[Excerto do documento]
Uma nulidade processual, sujeita ao regime dos arts. 186º e ss do CPC, em especial 195º-202º, não pode ser invocada como nulidade de decisão, respeitante aos vícios elencados no art. 615º, 1, do CPC, se não se projecta sobre o conteúdo da sentença recorrida em sede de apelação e, como tal, não pode ser apreciada como tal e deferida uma vez desprovida de tal natureza.
Revista – Tribunal recorrido: Relação de Lisboa, 1.ª Secção
Acordam na 6.ª Secção do Supremo Tribunal de Justiça
I. RELATÓRIO
A) AA e BB, cônjuges, intentaram acção declarativa sob a forma de processo comum contra A... Unipessoal, Lda.» (também doravante: “sociedade”), CC e DD, peticionando que:
a) sejam todas as deliberações tomadas na assembleia do dia 28 de Dezembro de 2017 declaradas nulas, por vários fundamentos;
b) seja considerada nula a divisão e cessão da quota do Autor;
c) sejam anuladas todas as inscrições e depósitos levados a cabos no registo comercial, devendo ser nulos os registos da cessão de quotas a favor dos segundo e terceiro réus, ordenando-se a sua anulação no registo comercial, designadamente os levados a cabo pelos depósitos 1 e 2 do dia 28 de Fevereiro de 2018;
d) sejam considerados nulos todos os registos levados a cabo no registo comercial posteriores e com base nos registos do dia 28 de Fevereiro de 2018, designadamente a cessão de quotas registada no dia 12 de Julho de 2018, por a mesma estar dependente da cessão de quotas impugnada com o presente processo;
e) seja o segundo Réu destituído de gerente da sociedade Ré, sendo, de imediato, o autor designado para gerente da sociedade Ré;
f) seja a sociedade Ré condenada a reconhecer todos os pedidos dos Autores;
g) sejam os Réus condenados a reconhecer o autor como sócio da sociedade Ré, com uma quota de € 50.000,00;
h) sejam todos os negócios celebrados em nome e por conta da Ré, após as deliberações que vão impugnadas, serem considerados impugnados e da única responsabilidade do segundo Réu.
Os Réus sociedade e CC apresentaram Contestação.
Os Autores apresentaram Resposta à matéria de excepção.

[Sobre a tarefa]
Responda às seguintes perguntas com base no acórdão apresentado acima:
(a) Em que secção do Supremo Tribunal de Justiça foi proferido o acórdão?
(b) Qual é o tribunal recorrido indicado na revista?
(c) Com que valor de quota pedem os Autores que o autor seja reconhecido como sócio da sociedade Ré?

[Dados a examinar]
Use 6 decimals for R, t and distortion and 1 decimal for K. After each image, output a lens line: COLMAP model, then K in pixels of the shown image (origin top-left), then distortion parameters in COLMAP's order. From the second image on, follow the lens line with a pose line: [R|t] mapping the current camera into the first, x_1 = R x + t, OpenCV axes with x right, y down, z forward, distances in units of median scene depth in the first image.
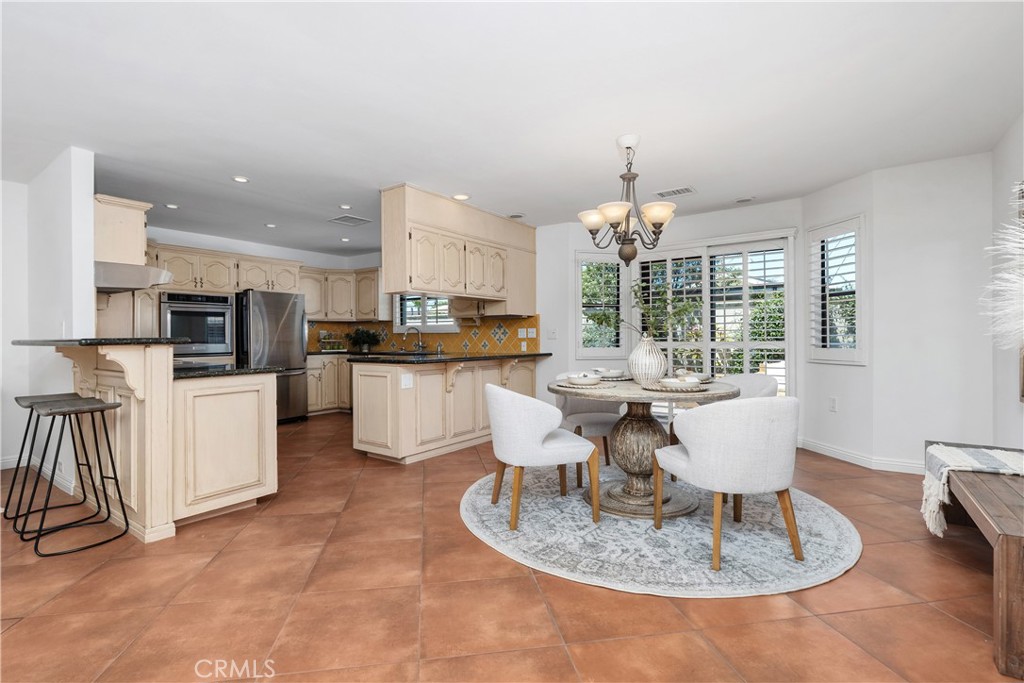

==

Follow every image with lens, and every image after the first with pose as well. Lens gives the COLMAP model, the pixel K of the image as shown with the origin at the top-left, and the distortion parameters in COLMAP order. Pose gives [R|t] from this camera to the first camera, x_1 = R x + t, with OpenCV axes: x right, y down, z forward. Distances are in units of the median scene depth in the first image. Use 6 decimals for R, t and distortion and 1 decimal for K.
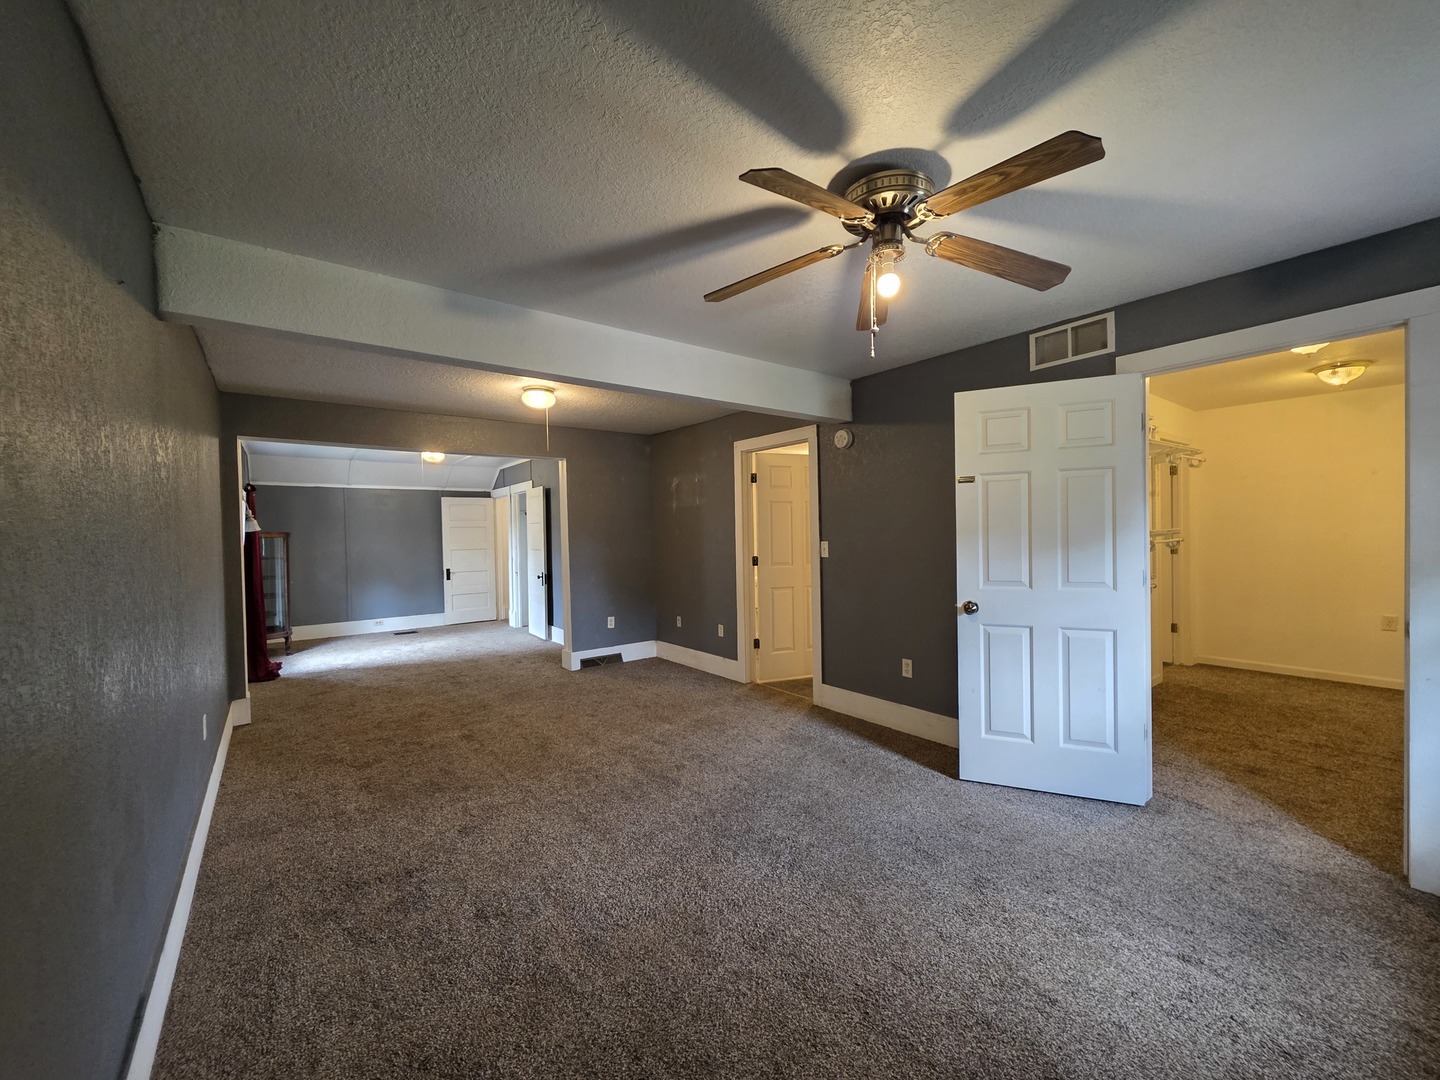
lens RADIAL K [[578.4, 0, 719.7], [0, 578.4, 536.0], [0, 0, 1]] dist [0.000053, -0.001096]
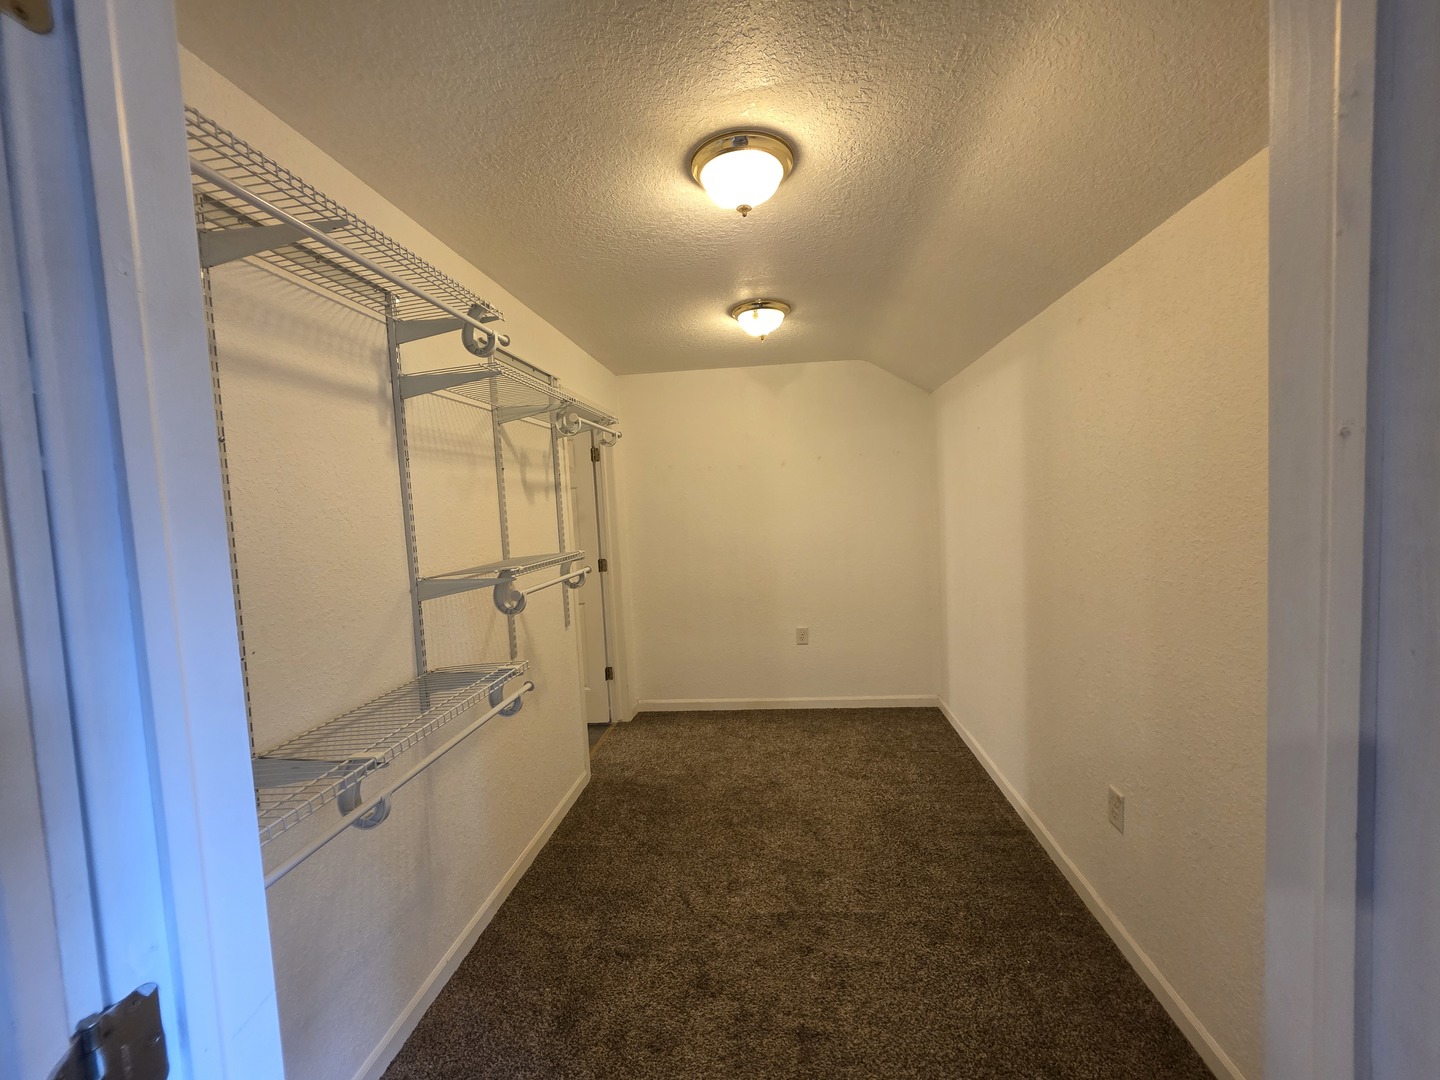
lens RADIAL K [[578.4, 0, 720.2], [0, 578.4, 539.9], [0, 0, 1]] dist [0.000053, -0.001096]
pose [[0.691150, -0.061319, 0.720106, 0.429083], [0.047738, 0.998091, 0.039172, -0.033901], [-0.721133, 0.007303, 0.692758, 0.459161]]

[Tarefa concluída]
(a) Na 6.ª Secção.
(b) A Relação de Lisboa, 1.ª Secção.
(c) Com uma quota de € 50.000,00.